(Extrait à lire):
Barbie: son histoire secrète
par Anne Barrowclough
“J’aime votre nez”, me dit Rolf Hausser en entamant son omelette aux pommes de terres après une gorgée de bière. “Il est exactement comme celui de ma Lilli”.
L’épouse de Rolf lui sourit avec tendresse. Elle sait, tout comme moi, que cette remarque affectueuse ne s’adresse pas à elle mais à une autre Lilli, qu’il a rendu célèbre il y a 45 ans.
Barbie, la blonde aux courbes galbées, chérie des petites filles de part le monde, est devenue une icône américaine de la féminité. Quelque part entre l’enfant et la femme, elle exprime l’essence même de la jeune fille américaine simple, la parfaite voisine d’à coté. C’est aussi un jouet qui a atteint une longévité remarquable, de fait ses 40 ans ont été fêtés cette année aux quatre coins du monde.
Mais dans un petit village bavarois, cet anniversaire n’a pas été célébré, au contraire il n’a suscité qu’amertume et regrets. Chez les Hausser, Rolf et Lilli ont passé sous silence cette célébration concertée. Au lieu de cela ils se sont rappellés l’un l’autre, comme ils l’ont fait si souvent au cours des quatre dernières décades, de quelle manière ils ont été maltraités par l’histoire - ou pour être plus précis, par l’histoire secrète de Barbie.

(Consigne):
Répondez à ces questions sur l'extrait consacré à Barbie ci-dessus :
1. Que mange Rolf Hausser au début de l'extrait ?
2. Quel anniversaire de Barbie a été fêté cette année ?
3. Dans quel genre de lieu l'anniversaire n'a-t-il suscité qu'amertume et regrets ?

(Matériel d'étude):
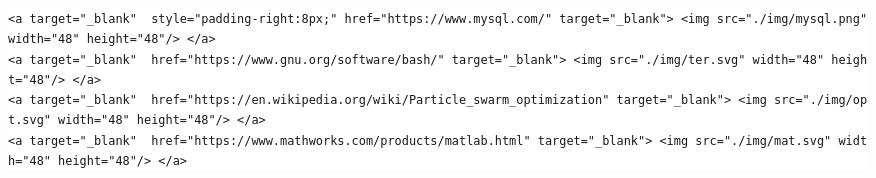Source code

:     <a target="_blank"  style="padding-right:8px;" href="https://www.mysql.com/" target="_blank"> <img src="./img/mysql.png" width="48" height="48"/> </a>
    <a target="_blank"  href="https://www.gnu.org/software/bash/" target="_blank"> <img src="./img/ter.svg" width="48" height="48"/> </a>
    <a target="_blank"  href="https://en.wikipedia.org/wiki/Particle_swarm_optimization" target="_blank"> <img src="./img/opt.svg" width="48" height="48"/> </a>
    <a target="_blank"  href="https://www.mathworks.com/products/matlab.html" target="_blank"> <img src="./img/mat.svg" width="48" height="48"/> </a>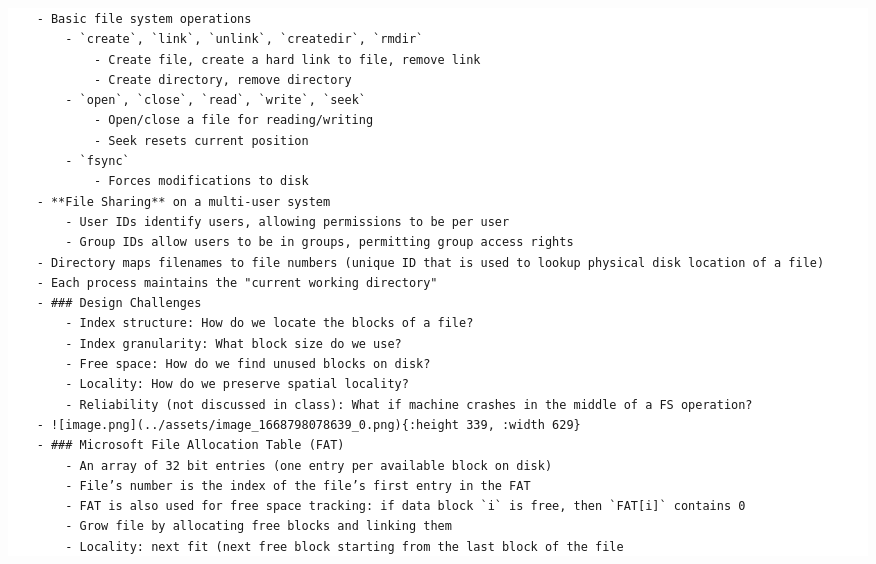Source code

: 		- Basic file system operations
			- `create`, `link`, `unlink`, `createdir`, `rmdir`
				- Create file, create a hard link to file, remove link
				- Create directory, remove directory
			- `open`, `close`, `read`, `write`, `seek`
				- Open/close a file for reading/writing
				- Seek resets current position
			- `fsync`
				- Forces modifications to disk
		- **File Sharing** on a multi-user system
			- User IDs identify users, allowing permissions to be per user
			- Group IDs allow users to be in groups, permitting group access rights
		- Directory maps filenames to file numbers (unique ID that is used to lookup physical disk location of a file)
		- Each process maintains the "current working directory"
		- ### Design Challenges
			- Index structure: How do we locate the blocks of a file?
			- Index granularity: What block size do we use?
			- Free space: How do we find unused blocks on disk?
			- Locality: How do we preserve spatial locality?
			- Reliability (not discussed in class): What if machine crashes in the middle of a FS operation?
		- ![image.png](../assets/image_1668798078639_0.png){:height 339, :width 629}
		- ### Microsoft File Allocation Table (FAT)
			- An array of 32 bit entries (one entry per available block on disk)
			- File’s number is the index of the file’s first entry in the FAT
			- FAT is also used for free space tracking: if data block `i` is free, then `FAT[i]` contains 0
			- Grow file by allocating free blocks and linking them
			- Locality: next fit (next free block starting from the last block of the file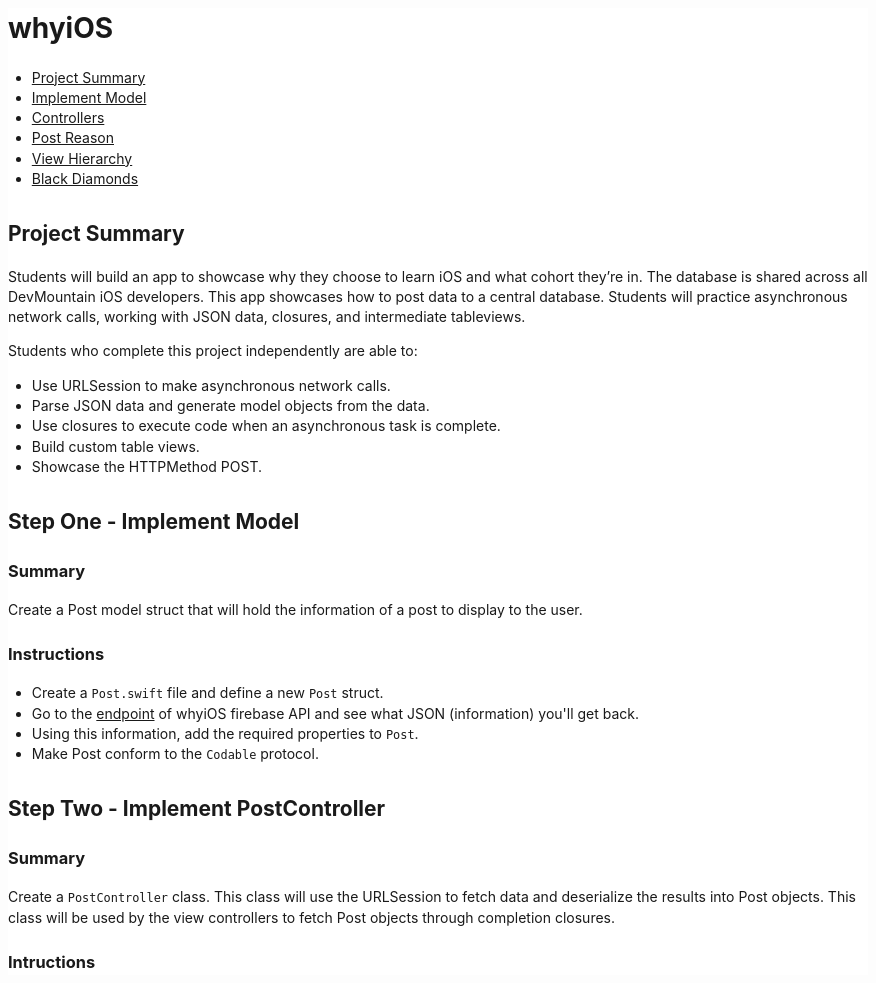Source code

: # whyiOS

<a name= 'top'></a>

* [Project Summary](#description)
* [Implement Model](#model)
* [Controllers](#controllers)
* [Post Reason](#post)
* [View Hierarchy](#view)
* [Black Diamonds](#diamond)


## <a name='description'></a> Project Summary
Students will build an app to showcase why they choose to learn iOS and what cohort they’re in. The database is shared across all DevMountain iOS developers. This app showcases how to post data to a central database. Students will practice asynchronous network calls, working with JSON data, closures, and intermediate tableviews.

Students who complete this project independently are able to:

* Use URLSession to make asynchronous network calls.
* Parse JSON data and generate model objects from the data.
* Use closures to execute code when an asynchronous task is complete.
* Build custom table views.
* Showcase the HTTPMethod POST.

## <a name='model'></a> Step One - Implement Model

### Summary

Create a Post model struct that will hold the information of a post to display to the user.

### Instructions 

* Create a `Post.swift` file and define a new `Post` struct.
* Go to the [endpoint](https://whydidyouchooseios.firebaseio.com/reasons.json) of whyiOS firebase API and see what JSON (information) you'll get back.
* Using this information, add the required properties to `Post`.
* Make Post conform to the `Codable` protocol.

## <a name='controllers'></a> Step Two - Implement PostController

### Summary

Create a `PostController` class.
This class will use the URLSession to fetch data and deserialize the results into Post objects. This class will be used by the view controllers to fetch Post objects through completion closures.

### Intructions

(Corrigé):
1. Une omelette aux pommes de terre.
2. Ses 40 ans.
3. Dans un petit village bavarois.